Risco é uma palavra que não tem grande valor no meu dicionário. Se queremos fazer coisas, temos de assumir riscos. O que ele fez foi comunicar um objetivo e isso compromete-nos. Neste caso, não se comprometeu só ele, mas também os jogadores e Portugal. A partir do momento em que ele diz que só volta dia 11 e será recebido em festa, não há como não acontecer. Essa comunicação foi o ponto-chave, porque a partir daquele momento não dá para não acreditar. O efeito nos jogadores é: “Agora, não dá para o deixar ficar mal. Vamos ter de fazer o que podemos e não podemos, o que sabemos e o que vamos ter de inventar.” O que ele fez foi coaching. Não é tecnologia de ponta, por vezes basta uma frase. É mexer com o ponto certo.
Dê-nos um exemplo contrário, coisas que treinadores ou jogadores fazem e têm um efeito negativo?
Imagine uma equipa a caminho de um jogo e a conversa entre jogadores é sobre o estado do relvado. Sem se aperceberem, estão a desviar a atenção para algo que não controlam. Nós somos peritos em arranjar justificações para aquilo que não conseguimos fazer, temos um mestrado nessa matéria. O trabalho de um coach é fazer com que os jogadores tenham consciência disso, de modo a focarem no que interessa.
Hoje as equipas estão mais equilibradas a nível físico, técnico e tático, como se viu no Europeu. Qual a importância da preparação mental na decisão dos jogos?

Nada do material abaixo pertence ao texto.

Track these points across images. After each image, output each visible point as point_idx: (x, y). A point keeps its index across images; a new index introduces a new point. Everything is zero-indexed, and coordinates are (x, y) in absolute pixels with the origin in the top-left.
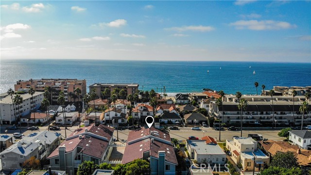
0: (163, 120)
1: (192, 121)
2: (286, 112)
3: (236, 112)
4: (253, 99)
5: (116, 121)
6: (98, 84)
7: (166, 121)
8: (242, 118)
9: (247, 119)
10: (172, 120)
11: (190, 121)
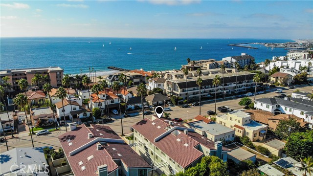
0: (129, 106)
1: (158, 102)
2: (228, 84)
3: (192, 88)
4: (193, 74)
5: (75, 117)
6: (8, 71)
7: (132, 106)
8: (197, 93)
9: (201, 93)
10: (138, 105)
11: (156, 103)
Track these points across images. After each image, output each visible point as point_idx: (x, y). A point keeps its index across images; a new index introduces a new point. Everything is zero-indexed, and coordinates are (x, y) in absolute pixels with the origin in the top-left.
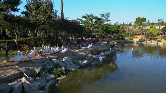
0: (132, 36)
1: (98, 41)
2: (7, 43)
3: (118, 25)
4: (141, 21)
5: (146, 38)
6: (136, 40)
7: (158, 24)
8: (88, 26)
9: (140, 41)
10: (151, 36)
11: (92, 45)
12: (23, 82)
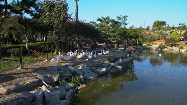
0: (151, 42)
1: (113, 47)
2: (21, 48)
3: (134, 29)
4: (159, 25)
5: (166, 44)
6: (155, 46)
7: (180, 28)
8: (104, 30)
9: (159, 47)
10: (172, 42)
11: (108, 51)
12: (44, 90)
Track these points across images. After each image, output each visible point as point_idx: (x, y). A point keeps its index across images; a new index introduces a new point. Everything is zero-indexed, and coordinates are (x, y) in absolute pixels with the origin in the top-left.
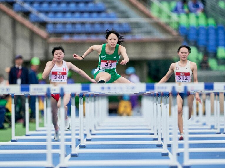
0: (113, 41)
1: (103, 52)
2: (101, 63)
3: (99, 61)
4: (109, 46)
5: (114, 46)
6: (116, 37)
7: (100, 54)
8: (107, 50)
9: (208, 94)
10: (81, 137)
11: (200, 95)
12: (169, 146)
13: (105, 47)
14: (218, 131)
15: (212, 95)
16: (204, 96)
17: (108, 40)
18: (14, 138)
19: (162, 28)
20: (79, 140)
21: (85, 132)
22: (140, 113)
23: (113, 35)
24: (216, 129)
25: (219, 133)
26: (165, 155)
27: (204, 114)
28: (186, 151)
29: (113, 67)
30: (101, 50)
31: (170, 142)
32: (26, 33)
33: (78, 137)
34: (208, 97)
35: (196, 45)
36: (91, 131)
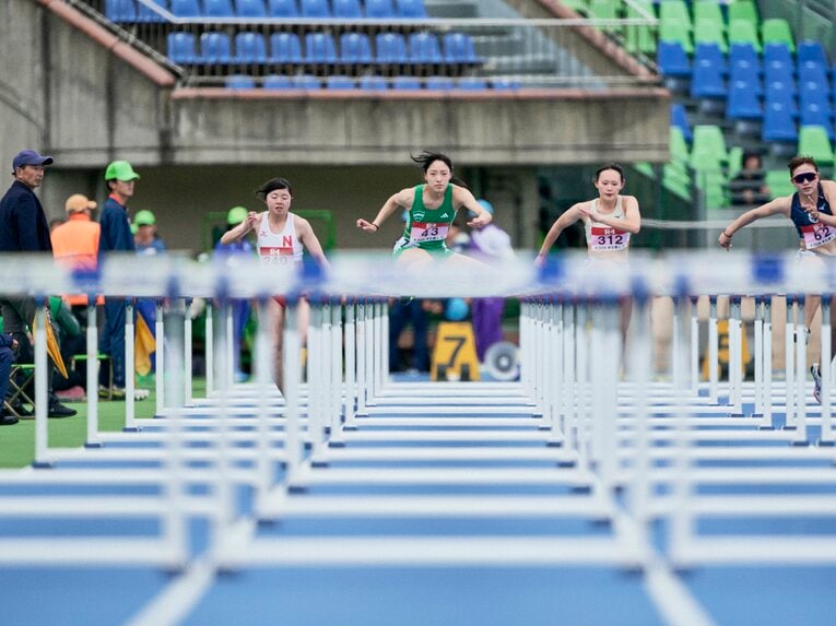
0: (439, 177)
1: (418, 204)
2: (413, 229)
3: (408, 224)
4: (429, 189)
5: (442, 190)
6: (446, 168)
7: (409, 209)
8: (426, 199)
9: (765, 300)
10: (291, 454)
11: (735, 300)
12: (619, 491)
13: (421, 192)
14: (800, 435)
15: (779, 304)
16: (747, 307)
17: (429, 177)
18: (43, 455)
19: (597, 52)
20: (283, 466)
21: (307, 437)
22: (508, 365)
23: (438, 165)
24: (793, 428)
25: (805, 444)
26: (602, 526)
27: (749, 374)
28: (682, 508)
29: (439, 237)
30: (412, 200)
31: (623, 477)
32: (92, 69)
33: (280, 454)
35: (720, 116)
36: (328, 431)
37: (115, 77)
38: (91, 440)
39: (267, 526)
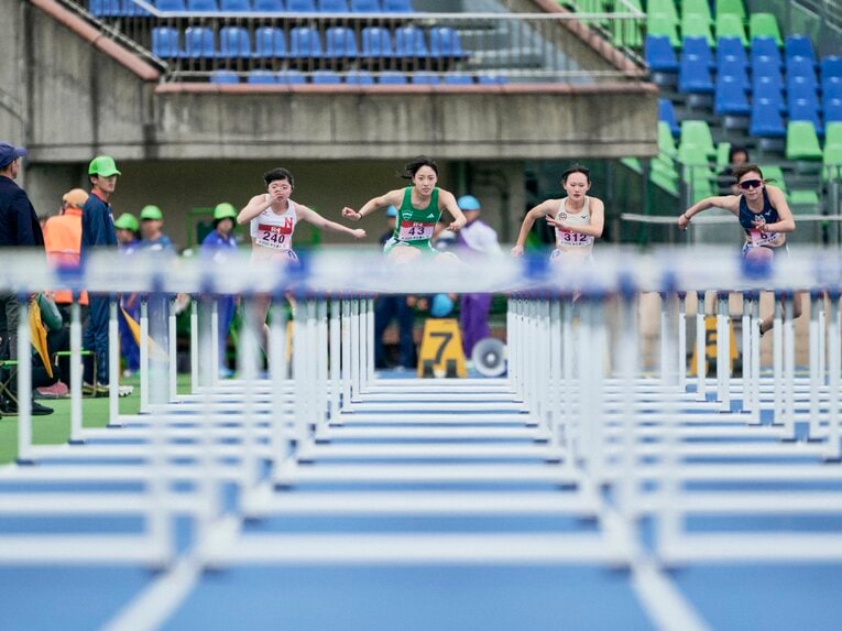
0: (426, 182)
1: (407, 204)
2: (401, 228)
3: (397, 224)
4: (418, 192)
5: (429, 193)
7: (399, 208)
9: (752, 297)
10: (277, 451)
11: (723, 296)
12: (606, 489)
13: (410, 193)
14: (788, 432)
15: (767, 300)
16: (736, 304)
17: (416, 180)
18: (27, 452)
19: (584, 47)
20: (269, 463)
21: (292, 434)
22: (494, 361)
23: (426, 170)
24: (781, 425)
25: (792, 441)
26: (589, 523)
27: (737, 370)
28: (670, 506)
29: (424, 236)
31: (610, 474)
32: (76, 63)
33: (265, 451)
34: (750, 306)
35: (708, 111)
36: (313, 428)
37: (99, 71)
38: (75, 437)
39: (253, 524)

Podemos levar muita técnica e muita tática, mas tudo vai depender da disponibilidade para executar. O que eu penso em cada momento condiciona altamente o que faço. É importante termos cuidado com o que pensamos quando precisamos de ter uma alta performance. Isto acontece com toda a gente, em qualquer área. No futebol, eu posso ter o melhor preparador físico, o melhor treinador, os melhores jogadores e, ainda assim, não ter o resultado. É por isso que o Leicester ganhou a Premier League. Tem a ver com a intenção que se leva para dentro de campo.
Também trabalha noutras áreas que não o futebol?
Estou muito ligada ao futebol, mas tenho experiência em empresas que envolvem o contacto com o público.
O que lhe dá mais gozo?
O coaching aplica-se a todas as áreas profissionais, mas o que me dá mais gozo é quando alguém me diz “eu quero ser o melhor empresário”. Gosto de ganhar e de trabalhar com quem gosta de ganhar. Mas numa empresa, como os resultados são anuais, o impacto não costuma ser tão imediato como no futebol.
Já tem um plantel de jogadores a trabalhar consigo?
Prefiro não responder. Por minha iniciativa, dificilmente estaria a falar consigo sobre estas questões. Ninguém vai atribuir o sucesso de uma equipa num Campeonato da Europa ao fisioterapeuta e eu considero-me o fisioterapeuta na parte mental. Ou seja, sou só uma pecinha do puzzle. Atribuir um grande mérito à Susana Torres está completamente fora da realidade. Porque eu só afino ali um parafuso [risos].